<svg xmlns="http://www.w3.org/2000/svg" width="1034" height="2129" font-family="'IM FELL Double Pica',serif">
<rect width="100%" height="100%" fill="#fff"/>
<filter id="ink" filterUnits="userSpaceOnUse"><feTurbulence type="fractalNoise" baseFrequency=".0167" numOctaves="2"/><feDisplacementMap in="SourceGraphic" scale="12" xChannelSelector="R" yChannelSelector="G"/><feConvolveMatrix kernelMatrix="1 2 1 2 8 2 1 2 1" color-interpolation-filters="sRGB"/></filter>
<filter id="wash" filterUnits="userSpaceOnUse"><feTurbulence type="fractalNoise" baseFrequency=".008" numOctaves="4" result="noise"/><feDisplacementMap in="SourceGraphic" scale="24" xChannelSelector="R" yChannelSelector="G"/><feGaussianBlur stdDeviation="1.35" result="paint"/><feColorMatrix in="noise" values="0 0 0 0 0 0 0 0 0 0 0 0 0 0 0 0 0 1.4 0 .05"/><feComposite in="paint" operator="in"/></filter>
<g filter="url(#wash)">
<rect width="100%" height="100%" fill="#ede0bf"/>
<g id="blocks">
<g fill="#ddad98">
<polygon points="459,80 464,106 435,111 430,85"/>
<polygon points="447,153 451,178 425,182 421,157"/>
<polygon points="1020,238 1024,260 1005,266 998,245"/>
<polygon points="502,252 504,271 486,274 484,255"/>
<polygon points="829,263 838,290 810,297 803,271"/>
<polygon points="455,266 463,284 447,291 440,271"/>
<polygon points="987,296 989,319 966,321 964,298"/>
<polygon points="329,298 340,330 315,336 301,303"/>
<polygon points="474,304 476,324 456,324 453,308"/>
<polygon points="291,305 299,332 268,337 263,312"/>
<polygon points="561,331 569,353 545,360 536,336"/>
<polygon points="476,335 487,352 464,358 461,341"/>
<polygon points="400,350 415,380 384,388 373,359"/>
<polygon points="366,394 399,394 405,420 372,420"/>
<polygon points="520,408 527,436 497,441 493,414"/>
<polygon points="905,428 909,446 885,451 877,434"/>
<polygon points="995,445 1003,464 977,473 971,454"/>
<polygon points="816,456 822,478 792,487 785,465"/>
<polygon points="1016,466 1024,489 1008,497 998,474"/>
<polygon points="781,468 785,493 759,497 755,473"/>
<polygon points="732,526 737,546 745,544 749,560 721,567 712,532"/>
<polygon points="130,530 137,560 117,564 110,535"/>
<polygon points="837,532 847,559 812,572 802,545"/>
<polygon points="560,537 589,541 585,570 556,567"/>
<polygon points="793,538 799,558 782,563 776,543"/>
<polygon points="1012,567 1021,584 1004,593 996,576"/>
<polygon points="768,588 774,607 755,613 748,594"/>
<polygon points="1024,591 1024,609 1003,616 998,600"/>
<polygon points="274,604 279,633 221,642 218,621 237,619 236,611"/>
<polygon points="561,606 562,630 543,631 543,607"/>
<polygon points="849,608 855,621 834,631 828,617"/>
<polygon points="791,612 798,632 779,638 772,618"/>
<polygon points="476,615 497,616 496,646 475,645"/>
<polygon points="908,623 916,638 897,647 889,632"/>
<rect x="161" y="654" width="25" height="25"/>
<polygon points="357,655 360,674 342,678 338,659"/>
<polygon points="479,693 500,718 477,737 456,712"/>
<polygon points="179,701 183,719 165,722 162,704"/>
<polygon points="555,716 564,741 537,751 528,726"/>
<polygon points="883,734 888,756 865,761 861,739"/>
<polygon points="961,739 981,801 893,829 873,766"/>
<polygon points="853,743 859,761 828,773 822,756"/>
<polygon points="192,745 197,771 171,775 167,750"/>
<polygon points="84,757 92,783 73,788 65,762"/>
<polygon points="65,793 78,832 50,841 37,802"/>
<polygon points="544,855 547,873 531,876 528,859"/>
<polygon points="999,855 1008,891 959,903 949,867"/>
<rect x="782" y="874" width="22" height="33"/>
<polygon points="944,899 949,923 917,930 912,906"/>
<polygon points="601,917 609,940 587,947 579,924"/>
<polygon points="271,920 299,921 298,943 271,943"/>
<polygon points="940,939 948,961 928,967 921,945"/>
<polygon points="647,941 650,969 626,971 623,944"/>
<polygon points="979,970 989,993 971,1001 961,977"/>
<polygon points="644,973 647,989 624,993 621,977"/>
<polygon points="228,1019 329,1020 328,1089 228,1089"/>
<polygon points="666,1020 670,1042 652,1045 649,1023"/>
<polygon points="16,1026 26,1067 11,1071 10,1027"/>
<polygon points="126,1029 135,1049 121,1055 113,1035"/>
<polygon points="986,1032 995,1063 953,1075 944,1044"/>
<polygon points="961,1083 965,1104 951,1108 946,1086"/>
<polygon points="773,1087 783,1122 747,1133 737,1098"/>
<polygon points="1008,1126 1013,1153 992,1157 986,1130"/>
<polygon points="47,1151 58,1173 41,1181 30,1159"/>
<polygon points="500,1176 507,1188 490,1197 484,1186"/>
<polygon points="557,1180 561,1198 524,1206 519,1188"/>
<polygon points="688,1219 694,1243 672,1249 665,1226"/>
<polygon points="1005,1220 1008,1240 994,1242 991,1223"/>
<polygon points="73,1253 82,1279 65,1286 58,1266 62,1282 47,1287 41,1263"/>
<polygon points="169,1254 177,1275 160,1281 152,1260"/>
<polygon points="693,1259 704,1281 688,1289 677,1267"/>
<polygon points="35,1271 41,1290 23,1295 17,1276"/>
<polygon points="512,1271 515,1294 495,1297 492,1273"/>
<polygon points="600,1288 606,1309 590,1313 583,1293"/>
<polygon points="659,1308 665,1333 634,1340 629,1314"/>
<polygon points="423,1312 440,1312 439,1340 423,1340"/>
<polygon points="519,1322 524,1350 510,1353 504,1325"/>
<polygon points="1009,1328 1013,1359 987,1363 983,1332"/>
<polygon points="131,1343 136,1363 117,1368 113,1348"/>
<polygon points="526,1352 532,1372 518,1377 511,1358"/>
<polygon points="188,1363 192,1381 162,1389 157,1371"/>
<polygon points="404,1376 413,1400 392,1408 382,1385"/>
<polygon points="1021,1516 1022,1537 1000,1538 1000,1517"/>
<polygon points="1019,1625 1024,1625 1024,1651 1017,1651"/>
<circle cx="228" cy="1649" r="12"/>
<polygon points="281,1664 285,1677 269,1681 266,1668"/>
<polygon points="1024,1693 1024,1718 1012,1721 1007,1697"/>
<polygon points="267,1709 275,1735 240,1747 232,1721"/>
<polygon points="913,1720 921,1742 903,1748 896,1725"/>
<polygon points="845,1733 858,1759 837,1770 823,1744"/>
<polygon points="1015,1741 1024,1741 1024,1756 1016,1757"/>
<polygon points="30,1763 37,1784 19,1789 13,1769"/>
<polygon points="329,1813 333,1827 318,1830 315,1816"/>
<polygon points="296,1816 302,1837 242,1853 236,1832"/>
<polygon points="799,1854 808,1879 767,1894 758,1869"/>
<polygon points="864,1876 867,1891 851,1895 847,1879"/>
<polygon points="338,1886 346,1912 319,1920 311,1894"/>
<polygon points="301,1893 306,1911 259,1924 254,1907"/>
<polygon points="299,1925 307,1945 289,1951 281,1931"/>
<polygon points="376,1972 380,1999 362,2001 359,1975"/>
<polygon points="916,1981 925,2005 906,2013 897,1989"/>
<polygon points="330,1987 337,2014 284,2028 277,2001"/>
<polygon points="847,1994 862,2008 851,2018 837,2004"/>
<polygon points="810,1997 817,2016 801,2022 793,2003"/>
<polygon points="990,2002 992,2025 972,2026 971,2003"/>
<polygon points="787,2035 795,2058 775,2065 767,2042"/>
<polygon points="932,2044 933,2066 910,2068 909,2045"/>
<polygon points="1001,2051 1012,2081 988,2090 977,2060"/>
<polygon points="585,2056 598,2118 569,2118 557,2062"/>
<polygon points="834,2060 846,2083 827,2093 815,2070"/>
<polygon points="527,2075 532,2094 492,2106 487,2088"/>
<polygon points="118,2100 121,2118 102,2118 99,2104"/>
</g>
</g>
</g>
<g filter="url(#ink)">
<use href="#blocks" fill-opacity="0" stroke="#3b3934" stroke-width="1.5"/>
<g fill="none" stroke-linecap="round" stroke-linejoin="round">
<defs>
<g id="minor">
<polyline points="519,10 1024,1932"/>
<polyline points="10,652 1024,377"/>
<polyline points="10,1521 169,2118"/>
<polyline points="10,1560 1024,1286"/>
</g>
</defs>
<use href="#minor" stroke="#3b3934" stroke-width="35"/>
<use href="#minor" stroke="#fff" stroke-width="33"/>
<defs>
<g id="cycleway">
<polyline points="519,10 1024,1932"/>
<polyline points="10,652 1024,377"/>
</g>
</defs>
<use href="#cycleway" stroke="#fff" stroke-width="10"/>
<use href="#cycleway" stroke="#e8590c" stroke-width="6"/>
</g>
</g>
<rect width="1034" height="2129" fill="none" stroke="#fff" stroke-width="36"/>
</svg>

__________

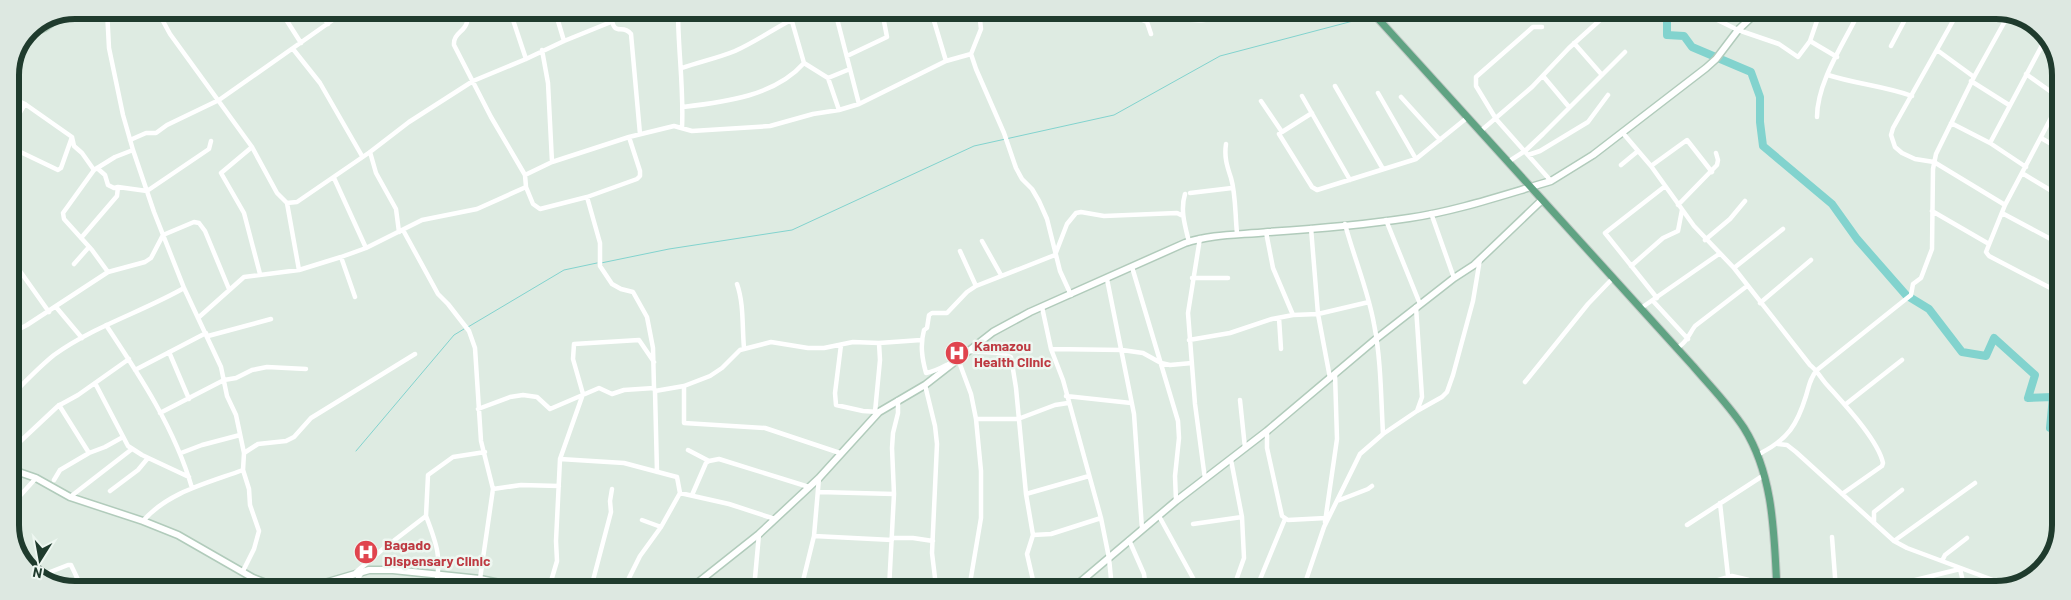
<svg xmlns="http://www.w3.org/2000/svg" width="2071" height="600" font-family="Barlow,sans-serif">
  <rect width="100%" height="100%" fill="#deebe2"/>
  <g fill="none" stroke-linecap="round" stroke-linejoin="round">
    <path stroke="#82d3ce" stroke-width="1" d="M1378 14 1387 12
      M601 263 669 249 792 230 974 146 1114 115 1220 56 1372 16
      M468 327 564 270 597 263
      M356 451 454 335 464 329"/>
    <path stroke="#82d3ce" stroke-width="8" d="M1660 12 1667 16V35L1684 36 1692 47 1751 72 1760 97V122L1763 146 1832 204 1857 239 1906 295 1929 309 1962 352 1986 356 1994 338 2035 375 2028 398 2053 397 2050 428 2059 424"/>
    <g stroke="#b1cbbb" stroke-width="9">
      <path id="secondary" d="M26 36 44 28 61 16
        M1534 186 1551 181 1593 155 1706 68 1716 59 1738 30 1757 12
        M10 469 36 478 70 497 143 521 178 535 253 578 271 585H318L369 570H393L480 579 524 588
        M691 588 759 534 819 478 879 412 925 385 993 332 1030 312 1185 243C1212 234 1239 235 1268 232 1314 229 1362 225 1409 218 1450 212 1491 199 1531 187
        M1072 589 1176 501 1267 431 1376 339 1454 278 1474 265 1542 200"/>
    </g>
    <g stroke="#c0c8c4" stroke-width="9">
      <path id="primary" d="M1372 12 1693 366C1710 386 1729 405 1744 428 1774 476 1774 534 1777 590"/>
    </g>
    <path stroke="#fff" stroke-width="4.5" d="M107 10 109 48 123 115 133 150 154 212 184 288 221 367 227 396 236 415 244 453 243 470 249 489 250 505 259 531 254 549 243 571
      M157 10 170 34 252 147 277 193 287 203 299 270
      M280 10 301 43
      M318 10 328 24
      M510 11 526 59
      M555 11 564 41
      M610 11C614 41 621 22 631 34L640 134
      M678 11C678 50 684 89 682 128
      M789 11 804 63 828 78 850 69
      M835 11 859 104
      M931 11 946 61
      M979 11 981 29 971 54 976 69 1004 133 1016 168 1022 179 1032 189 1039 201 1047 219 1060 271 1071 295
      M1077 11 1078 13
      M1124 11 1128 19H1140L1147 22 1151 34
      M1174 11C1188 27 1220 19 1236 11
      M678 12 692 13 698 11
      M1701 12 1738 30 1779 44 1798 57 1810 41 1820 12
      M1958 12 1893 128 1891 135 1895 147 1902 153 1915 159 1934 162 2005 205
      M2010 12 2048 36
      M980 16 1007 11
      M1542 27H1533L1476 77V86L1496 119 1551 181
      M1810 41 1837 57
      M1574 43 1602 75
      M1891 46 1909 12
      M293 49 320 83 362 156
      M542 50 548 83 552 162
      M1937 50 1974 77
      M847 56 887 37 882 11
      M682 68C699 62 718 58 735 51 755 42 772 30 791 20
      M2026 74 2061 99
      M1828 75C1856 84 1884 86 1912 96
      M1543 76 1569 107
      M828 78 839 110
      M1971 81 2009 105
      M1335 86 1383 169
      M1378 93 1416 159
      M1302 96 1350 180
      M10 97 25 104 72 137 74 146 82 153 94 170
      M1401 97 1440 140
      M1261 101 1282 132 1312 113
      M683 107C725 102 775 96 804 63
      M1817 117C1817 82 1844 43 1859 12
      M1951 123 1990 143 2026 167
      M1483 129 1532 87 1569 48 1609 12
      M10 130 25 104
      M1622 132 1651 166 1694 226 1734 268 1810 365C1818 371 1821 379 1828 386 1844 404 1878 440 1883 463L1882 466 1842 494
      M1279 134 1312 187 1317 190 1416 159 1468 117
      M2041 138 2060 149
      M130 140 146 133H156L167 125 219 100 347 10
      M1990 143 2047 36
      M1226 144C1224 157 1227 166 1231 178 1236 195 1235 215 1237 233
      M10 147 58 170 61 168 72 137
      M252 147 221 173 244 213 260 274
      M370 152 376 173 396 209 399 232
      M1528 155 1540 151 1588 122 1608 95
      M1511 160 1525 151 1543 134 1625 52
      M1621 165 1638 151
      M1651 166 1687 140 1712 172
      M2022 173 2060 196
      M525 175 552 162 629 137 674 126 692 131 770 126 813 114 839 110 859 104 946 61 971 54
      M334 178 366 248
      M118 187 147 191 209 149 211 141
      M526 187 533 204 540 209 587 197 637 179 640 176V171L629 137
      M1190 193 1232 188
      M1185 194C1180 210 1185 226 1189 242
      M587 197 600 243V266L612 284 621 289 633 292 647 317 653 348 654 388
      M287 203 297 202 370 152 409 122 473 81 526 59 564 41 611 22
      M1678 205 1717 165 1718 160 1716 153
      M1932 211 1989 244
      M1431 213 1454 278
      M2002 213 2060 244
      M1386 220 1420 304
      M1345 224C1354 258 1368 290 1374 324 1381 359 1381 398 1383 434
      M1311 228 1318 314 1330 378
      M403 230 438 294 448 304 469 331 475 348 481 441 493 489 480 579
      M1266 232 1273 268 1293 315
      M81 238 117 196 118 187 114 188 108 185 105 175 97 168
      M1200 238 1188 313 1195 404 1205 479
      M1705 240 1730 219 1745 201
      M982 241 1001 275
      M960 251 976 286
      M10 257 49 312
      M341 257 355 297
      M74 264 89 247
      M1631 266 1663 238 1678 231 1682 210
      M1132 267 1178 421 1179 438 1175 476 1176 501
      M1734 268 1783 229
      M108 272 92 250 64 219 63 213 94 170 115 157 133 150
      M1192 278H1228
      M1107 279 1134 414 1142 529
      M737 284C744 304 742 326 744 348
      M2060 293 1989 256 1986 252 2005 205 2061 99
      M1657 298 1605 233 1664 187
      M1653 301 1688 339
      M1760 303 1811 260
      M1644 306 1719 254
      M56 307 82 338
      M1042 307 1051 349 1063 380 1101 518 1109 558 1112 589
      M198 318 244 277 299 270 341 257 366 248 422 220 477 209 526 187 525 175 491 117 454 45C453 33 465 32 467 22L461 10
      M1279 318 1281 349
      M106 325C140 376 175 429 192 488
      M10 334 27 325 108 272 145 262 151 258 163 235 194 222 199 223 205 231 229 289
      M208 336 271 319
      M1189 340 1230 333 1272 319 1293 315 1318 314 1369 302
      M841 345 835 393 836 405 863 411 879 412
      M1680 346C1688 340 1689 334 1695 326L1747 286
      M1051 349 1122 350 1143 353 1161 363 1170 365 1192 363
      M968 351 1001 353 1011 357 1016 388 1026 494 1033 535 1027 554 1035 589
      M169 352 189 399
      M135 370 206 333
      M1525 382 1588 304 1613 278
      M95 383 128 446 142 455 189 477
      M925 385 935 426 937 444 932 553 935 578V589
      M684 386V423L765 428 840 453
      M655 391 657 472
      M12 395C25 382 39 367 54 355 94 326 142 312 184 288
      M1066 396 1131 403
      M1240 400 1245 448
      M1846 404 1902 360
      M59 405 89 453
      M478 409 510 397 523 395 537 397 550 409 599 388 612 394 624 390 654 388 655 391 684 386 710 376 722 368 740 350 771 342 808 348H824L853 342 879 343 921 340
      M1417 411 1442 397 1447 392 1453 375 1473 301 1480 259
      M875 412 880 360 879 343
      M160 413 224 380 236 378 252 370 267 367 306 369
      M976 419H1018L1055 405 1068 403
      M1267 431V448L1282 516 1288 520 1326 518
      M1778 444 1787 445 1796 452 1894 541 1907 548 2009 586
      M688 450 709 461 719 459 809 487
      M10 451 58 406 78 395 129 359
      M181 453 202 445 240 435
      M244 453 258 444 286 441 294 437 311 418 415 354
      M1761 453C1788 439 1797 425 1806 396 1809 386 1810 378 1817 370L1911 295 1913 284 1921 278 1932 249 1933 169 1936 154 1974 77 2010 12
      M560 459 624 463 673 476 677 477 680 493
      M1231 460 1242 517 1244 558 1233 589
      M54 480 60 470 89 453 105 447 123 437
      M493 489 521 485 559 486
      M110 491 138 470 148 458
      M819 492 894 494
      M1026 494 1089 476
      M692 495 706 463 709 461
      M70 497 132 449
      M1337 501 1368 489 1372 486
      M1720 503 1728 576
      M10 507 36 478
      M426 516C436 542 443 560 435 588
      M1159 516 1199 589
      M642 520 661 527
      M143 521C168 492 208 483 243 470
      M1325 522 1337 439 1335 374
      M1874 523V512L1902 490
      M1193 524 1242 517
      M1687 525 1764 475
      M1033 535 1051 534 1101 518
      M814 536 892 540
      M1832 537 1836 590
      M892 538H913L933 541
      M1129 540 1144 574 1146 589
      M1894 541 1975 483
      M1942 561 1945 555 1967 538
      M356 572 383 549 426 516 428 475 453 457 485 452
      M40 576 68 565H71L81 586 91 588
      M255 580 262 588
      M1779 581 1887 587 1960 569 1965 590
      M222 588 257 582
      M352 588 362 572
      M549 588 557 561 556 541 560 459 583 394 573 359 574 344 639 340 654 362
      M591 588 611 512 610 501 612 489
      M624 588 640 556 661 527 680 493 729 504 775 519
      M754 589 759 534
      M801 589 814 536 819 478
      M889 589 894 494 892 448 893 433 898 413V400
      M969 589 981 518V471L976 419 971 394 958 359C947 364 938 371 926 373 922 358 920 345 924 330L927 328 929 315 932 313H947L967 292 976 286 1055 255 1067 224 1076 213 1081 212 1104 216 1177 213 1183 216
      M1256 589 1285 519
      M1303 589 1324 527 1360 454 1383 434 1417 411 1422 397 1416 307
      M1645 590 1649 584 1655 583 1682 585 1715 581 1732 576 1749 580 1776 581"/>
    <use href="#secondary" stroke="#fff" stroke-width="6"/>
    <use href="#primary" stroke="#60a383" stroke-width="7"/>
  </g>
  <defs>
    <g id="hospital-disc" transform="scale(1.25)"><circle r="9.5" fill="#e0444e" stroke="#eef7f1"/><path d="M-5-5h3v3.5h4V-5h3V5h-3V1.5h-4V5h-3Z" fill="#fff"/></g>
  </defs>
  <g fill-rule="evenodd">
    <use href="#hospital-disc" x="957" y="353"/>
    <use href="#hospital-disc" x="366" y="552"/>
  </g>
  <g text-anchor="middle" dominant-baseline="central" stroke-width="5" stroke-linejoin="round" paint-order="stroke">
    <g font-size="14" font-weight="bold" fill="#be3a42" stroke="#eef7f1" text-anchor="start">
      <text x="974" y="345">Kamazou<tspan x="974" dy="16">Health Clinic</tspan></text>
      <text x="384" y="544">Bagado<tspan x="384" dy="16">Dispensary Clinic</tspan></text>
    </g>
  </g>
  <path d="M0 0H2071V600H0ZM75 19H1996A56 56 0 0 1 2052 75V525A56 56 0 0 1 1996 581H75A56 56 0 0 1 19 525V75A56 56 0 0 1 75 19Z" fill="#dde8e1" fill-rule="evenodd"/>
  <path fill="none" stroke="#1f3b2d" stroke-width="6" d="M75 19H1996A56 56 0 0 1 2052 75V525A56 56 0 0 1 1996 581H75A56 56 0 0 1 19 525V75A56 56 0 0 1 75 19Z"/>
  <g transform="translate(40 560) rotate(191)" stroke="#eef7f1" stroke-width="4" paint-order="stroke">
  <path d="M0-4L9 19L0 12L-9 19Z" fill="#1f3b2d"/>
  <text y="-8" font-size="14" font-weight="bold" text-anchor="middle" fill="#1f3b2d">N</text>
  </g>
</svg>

__________

* **PROBLEM TO SOLVE**: Copy out every line of the data in which the word "bold" is found.

* **RESULT FOR THIS EXERCISE**:
    <g font-size="14" font-weight="bold" fill="#be3a42" stroke="#eef7f1" text-anchor="start">
  <text y="-8" font-size="14" font-weight="bold" text-anchor="middle" fill="#1f3b2d">N</text>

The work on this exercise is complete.